Top of Exercise material

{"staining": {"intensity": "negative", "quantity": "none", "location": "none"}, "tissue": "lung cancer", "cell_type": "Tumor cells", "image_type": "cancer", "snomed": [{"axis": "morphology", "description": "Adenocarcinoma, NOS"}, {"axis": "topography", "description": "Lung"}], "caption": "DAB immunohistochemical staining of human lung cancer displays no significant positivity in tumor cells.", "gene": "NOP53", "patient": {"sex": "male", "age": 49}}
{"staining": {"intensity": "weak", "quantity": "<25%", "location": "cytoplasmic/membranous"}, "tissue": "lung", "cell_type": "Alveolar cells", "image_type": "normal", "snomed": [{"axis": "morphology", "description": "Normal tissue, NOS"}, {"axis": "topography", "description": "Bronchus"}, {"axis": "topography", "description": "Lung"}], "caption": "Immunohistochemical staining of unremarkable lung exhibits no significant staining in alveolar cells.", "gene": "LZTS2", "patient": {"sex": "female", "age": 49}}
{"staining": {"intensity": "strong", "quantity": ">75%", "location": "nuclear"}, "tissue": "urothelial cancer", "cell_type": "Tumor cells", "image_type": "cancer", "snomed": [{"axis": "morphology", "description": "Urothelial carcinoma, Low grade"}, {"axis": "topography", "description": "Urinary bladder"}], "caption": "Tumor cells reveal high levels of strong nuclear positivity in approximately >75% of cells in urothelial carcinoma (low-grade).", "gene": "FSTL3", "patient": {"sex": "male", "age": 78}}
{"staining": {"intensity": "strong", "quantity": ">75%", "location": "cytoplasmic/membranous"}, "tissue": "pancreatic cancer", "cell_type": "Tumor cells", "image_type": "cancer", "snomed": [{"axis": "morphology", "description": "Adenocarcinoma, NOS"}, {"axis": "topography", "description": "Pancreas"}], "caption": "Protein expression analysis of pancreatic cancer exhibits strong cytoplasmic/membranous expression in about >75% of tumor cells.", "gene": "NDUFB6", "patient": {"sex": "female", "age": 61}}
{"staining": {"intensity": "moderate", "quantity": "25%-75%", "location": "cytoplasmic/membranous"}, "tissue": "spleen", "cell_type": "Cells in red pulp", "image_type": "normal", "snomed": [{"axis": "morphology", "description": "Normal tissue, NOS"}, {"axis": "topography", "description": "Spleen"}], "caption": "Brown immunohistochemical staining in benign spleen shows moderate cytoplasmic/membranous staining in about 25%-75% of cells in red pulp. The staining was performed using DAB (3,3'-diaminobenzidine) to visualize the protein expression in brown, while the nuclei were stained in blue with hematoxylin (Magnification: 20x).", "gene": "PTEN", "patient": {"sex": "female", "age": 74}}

Bottom of Exercise material

Exercise: Output all of the data again, exactly.

The answer:
{"staining": {"intensity": "negative", "quantity": "none", "location": "none"}, "tissue": "lung cancer", "cell_type": "Tumor cells", "image_type": "cancer", "snomed": [{"axis": "morphology", "description": "Adenocarcinoma, NOS"}, {"axis": "topography", "description": "Lung"}], "caption": "DAB immunohistochemical staining of human lung cancer displays no significant positivity in tumor cells.", "gene": "NOP53", "patient": {"sex": "male", "age": 49}}
{"staining": {"intensity": "weak", "quantity": "<25%", "location": "cytoplasmic/membranous"}, "tissue": "lung", "cell_type": "Alveolar cells", "image_type": "normal", "snomed": [{"axis": "morphology", "description": "Normal tissue, NOS"}, {"axis": "topography", "description": "Bronchus"}, {"axis": "topography", "description": "Lung"}], "caption": "Immunohistochemical staining of unremarkable lung exhibits no significant staining in alveolar cells.", "gene": "LZTS2", "patient": {"sex": "female", "age": 49}}
{"staining": {"intensity": "strong", "quantity": ">75%", "location": "nuclear"}, "tissue": "urothelial cancer", "cell_type": "Tumor cells", "image_type": "cancer", "snomed": [{"axis": "morphology", "description": "Urothelial carcinoma, Low grade"}, {"axis": "topography", "description": "Urinary bladder"}], "caption": "Tumor cells reveal high levels of strong nuclear positivity in approximately >75% of cells in urothelial carcinoma (low-grade).", "gene": "FSTL3", "patient": {"sex": "male", "age": 78}}
{"staining": {"intensity": "strong", "quantity": ">75%", "location": "cytoplasmic/membranous"}, "tissue": "pancreatic cancer", "cell_type": "Tumor cells", "image_type": "cancer", "snomed": [{"axis": "morphology", "description": "Adenocarcinoma, NOS"}, {"axis": "topography", "description": "Pancreas"}], "caption": "Protein expression analysis of pancreatic cancer exhibits strong cytoplasmic/membranous expression in about >75% of tumor cells.", "gene": "NDUFB6", "patient": {"sex": "female", "age": 61}}
{"staining": {"intensity": "moderate", "quantity": "25%-75%", "location": "cytoplasmic/membranous"}, "tissue": "spleen", "cell_type": "Cells in red pulp", "image_type": "normal", "snomed": [{"axis": "morphology", "description": "Normal tissue, NOS"}, {"axis": "topography", "description": "Spleen"}], "caption": "Brown immunohistochemical staining in benign spleen shows moderate cytoplasmic/membranous staining in about 25%-75% of cells in red pulp. The staining was performed using DAB (3,3'-diaminobenzidine) to visualize the protein expression in brown, while the nuclei were stained in blue with hematoxylin (Magnification: 20x).", "gene": "PTEN", "patient": {"sex": "female", "age": 74}}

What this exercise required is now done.